Pour les per­son­nes qui choi­sis­sent libre­ment l’activité mil­i­taire, je pro­poserais de dire claire­ment et net­te­ment dans cet appel que, mal­gré toute la solen­nité, l’éclat et l’approbation générale accordés à cette activ­ité, c’est une activ­ité crim­inelle et hon­teuse, et d’autant plus crim­inelle et hon­teuse que la sit­u­a­tion occupée dans la hiérar­chie mil­i­taire est plus élevée.
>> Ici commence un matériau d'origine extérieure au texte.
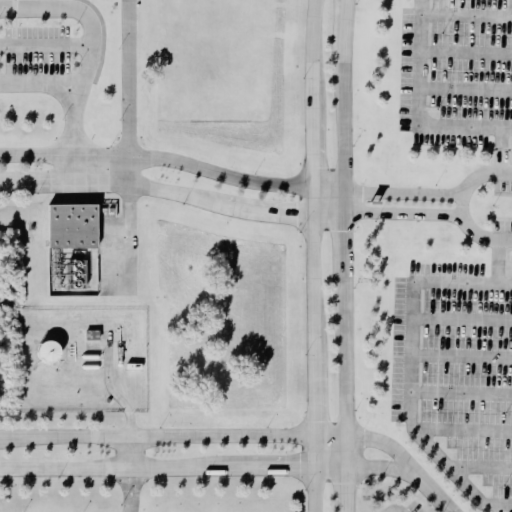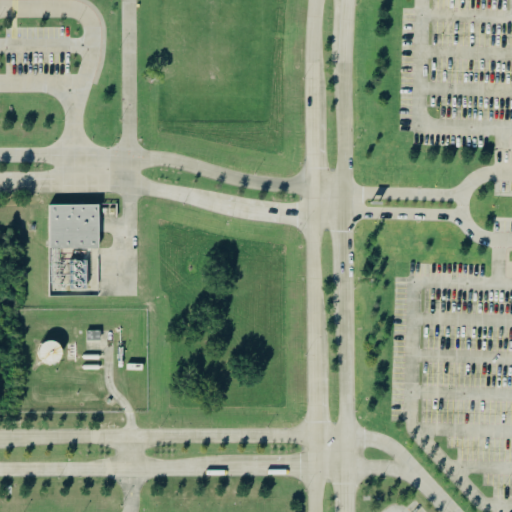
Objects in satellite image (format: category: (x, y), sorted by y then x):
building: (10, 0)
road: (55, 7)
road: (467, 16)
road: (46, 44)
road: (466, 52)
road: (466, 89)
road: (419, 109)
road: (128, 143)
road: (502, 150)
road: (174, 163)
parking lot: (503, 182)
road: (405, 193)
road: (174, 195)
road: (462, 206)
road: (405, 213)
road: (494, 218)
building: (72, 226)
building: (75, 228)
parking lot: (502, 229)
road: (313, 255)
road: (347, 255)
road: (498, 268)
building: (76, 273)
road: (462, 318)
building: (49, 351)
road: (461, 354)
road: (410, 379)
road: (461, 391)
road: (465, 428)
road: (173, 434)
road: (387, 442)
road: (131, 451)
road: (381, 466)
road: (482, 467)
road: (174, 468)
road: (131, 490)
road: (433, 492)
road: (394, 510)
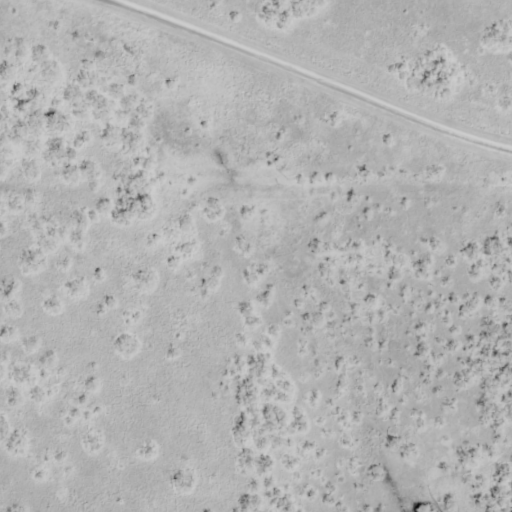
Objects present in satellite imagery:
road: (299, 77)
De même, pour les hommes du peu­ple qui sont con­vo­qués au ser­vice mil­i­taire au moyen de men­aces de puni­tion ou par la séduc­tion, je pro­poserais de mon­tr­er claire­ment et net­te­ment la faute grossière qu’ils com­met­tent con­tre leur reli­gion, con­tre la moral­ité et con­tre le bon sens quand ils con­sen­tent à entr­er dans l’armée : con­tre la reli­gion parce qu’en par­tic­i­pant aux rangs des meur­tri­ers ils rompent la loi de Dieu qu’ils recon­nais­sent ; con­tre la moral­ité, par peur de puni­tions infligées par les autorités, ou bien par lucre, ils con­sen­tent à faire ce qu’au fond de leur âme ils trou­vent mau­vais ; con­tre le bon sens, parce qu’en entrant dans l’armée en cas de guerre ils courent le risque de tour­ments peut-être encore plus pénibles que ceux dont ils sont men­acés pour le refus de servir. Ils agis­sent surtout con­tre le bon sens puisqu’ils s’adjoignent à cette même classe d’hommes qui les privent de la lib­erté et les for­cent à devenir soldats.